▶ DATASET ENTRIES:
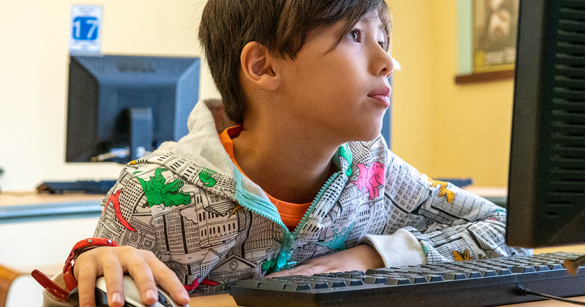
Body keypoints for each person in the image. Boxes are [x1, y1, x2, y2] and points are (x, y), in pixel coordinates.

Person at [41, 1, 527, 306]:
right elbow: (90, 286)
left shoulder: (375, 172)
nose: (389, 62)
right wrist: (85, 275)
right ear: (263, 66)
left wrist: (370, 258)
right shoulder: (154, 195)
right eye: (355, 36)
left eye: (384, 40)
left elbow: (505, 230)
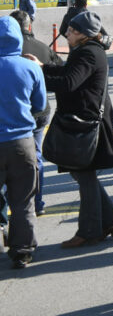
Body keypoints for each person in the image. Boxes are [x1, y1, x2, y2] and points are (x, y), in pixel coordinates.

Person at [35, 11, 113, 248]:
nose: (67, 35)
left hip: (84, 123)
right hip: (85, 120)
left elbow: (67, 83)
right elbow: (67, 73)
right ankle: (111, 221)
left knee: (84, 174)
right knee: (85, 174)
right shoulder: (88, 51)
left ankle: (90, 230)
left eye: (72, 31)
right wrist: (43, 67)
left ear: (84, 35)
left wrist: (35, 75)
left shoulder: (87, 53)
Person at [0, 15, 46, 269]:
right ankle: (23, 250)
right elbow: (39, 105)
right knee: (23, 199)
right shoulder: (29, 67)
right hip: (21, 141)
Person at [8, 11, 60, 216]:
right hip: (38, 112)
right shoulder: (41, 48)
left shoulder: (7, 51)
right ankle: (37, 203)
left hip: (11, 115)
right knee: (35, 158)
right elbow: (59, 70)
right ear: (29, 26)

▶ THE TASK: Starting at the line with "right elbow: (90, 286)" and finishing at the line with "right wrist: (43, 67)", copy the material above exactly, both lines included. Nothing else goes in, and no pictures.

▶ SOLUTION FOR THIS PROBLEM:
right elbow: (90, 286)
left shoulder: (375, 172)
nose: (389, 62)
right wrist: (85, 275)
right ear: (263, 66)
left wrist: (370, 258)
right shoulder: (154, 195)
right eye: (355, 36)
left eye: (384, 40)
left elbow: (505, 230)
Body keypoints for each person in the image. Boxes are [x1, y1, x2, y2] and points are (x, y), in pixel coordinates.

Person at [35, 11, 113, 248]:
nose: (67, 35)
left hip: (84, 123)
right hip: (85, 120)
left elbow: (67, 83)
right elbow: (67, 73)
right ankle: (111, 221)
left knee: (84, 174)
right knee: (85, 174)
right shoulder: (88, 51)
left ankle: (90, 230)
left eye: (72, 31)
right wrist: (43, 67)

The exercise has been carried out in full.